Kritisch ist die Situation bei Hochwasser bisweilen auch beim Bruggbach; an mehreren Stellen bestehen Schutzdefizite. Diese wollte der Gemeinderat mit baulichen Massnahmen beheben und liess in einem ersten Schritt ein Projekt für das Oberdorf ausarbeiten. Kostenpunkt: 1,275 Millionen Franken. Die Gemeindeversammlung stimmte dem Projekt im November 2013 zu – in der Referendumsabstimmung wurde es dann aber versenkt. Die Gegner forderten, man solle auf grössere Massnahmen entlang des Bachs verzichten und stattdessen den Hochwasserschutz durch Rückhaltebecken oberhalb des Dorfes und in den oberliegenden Dörfern sicherstellen.

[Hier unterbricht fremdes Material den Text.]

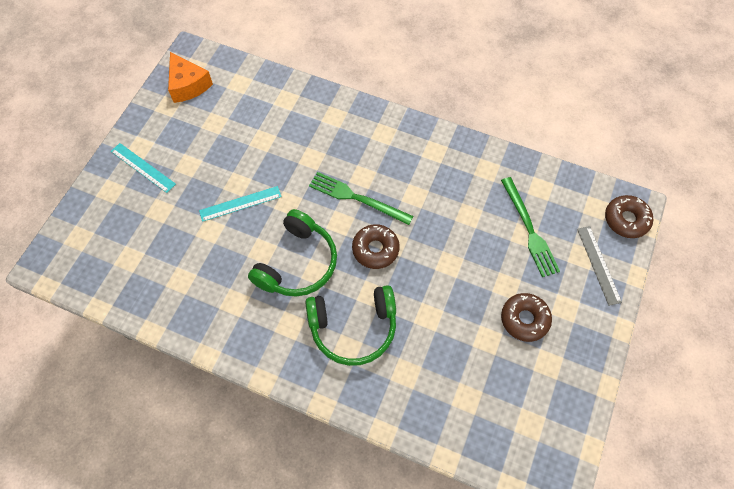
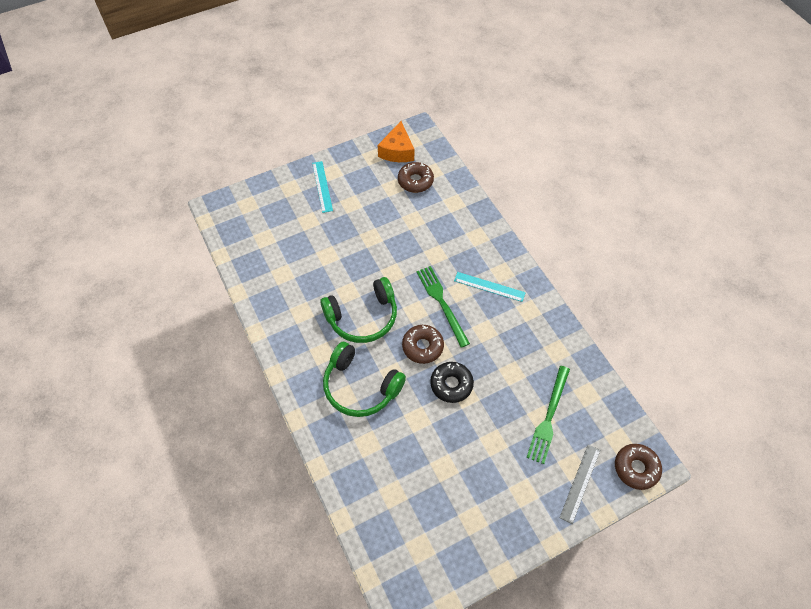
camera: 40 degrees right, 5 degrees down
turquoise ruler [199,186,282,222] -> turquoise ruler moved to [454,272,526,302]
brown donut [501,293,552,342] -> brown donut moved to [398,162,434,193]
none -> black donut [430,362,474,403]

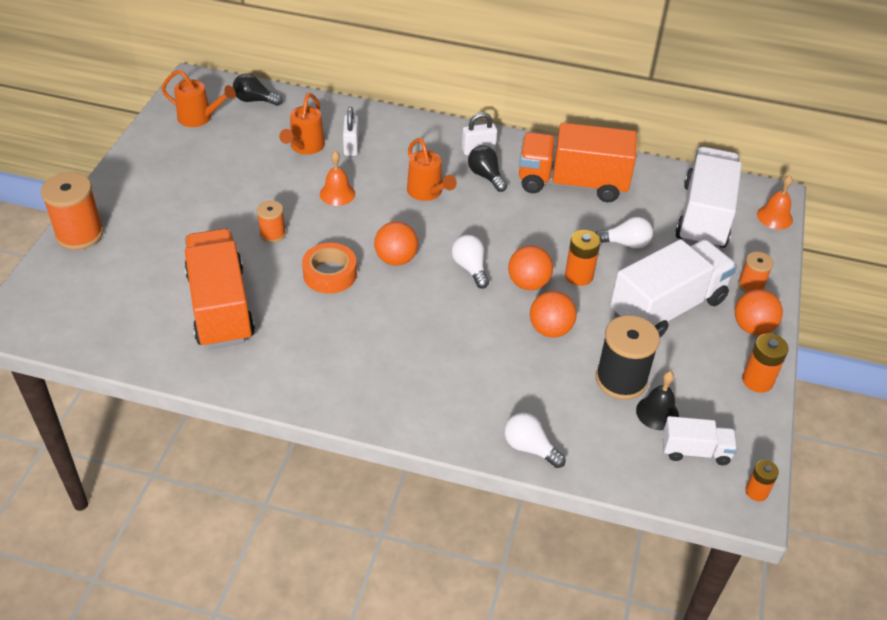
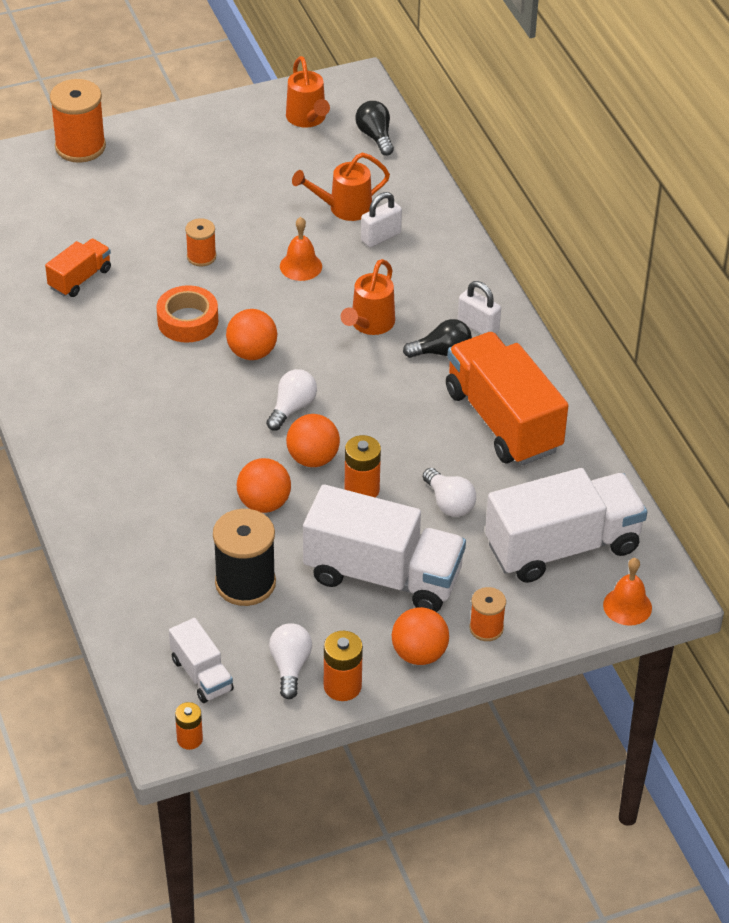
camera: 55 degrees right, 0 degrees up
orange truck [184,229,255,349] -> orange truck [45,239,111,297], size x0.50
black light bulb [468,145,507,192] -> black light bulb turned 60 degrees clockwise [403,319,472,358]
white light bulb [505,413,566,468] -> white light bulb moved to [269,623,312,699]
black bell [636,371,679,430] -> none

Für den Gemeinderat hiess dies: «Zurück auf Feld 1». Eine Arbeitsgruppe wurde eingesetzt, Abklärungen beim Kanton getroffen. Fazit: Eine regionale, dezentrale Lösung soll abgeklärt werden. Auch die Nachbargemeinden befürworten eine übergeordnete Planung. Als Entscheidungsgrundlage soll nun eine Machbarkeitsstudie erarbeitet werden. An den Kosten von rund 50 000 Franken wird sich der Kanton zu 50 Prozent beteiligen. «Falls es sich zeigt, dass eine solche Lösung realisierbar und wirtschaftlich tragbar ist, kann der Schutz für das ganze Dorf verbessert werden», ist der Gemeinderat überzeugt. «Zudem kann auf heikle Bachverbauungen ganz oder zumindest teilweise verzichtet werden.»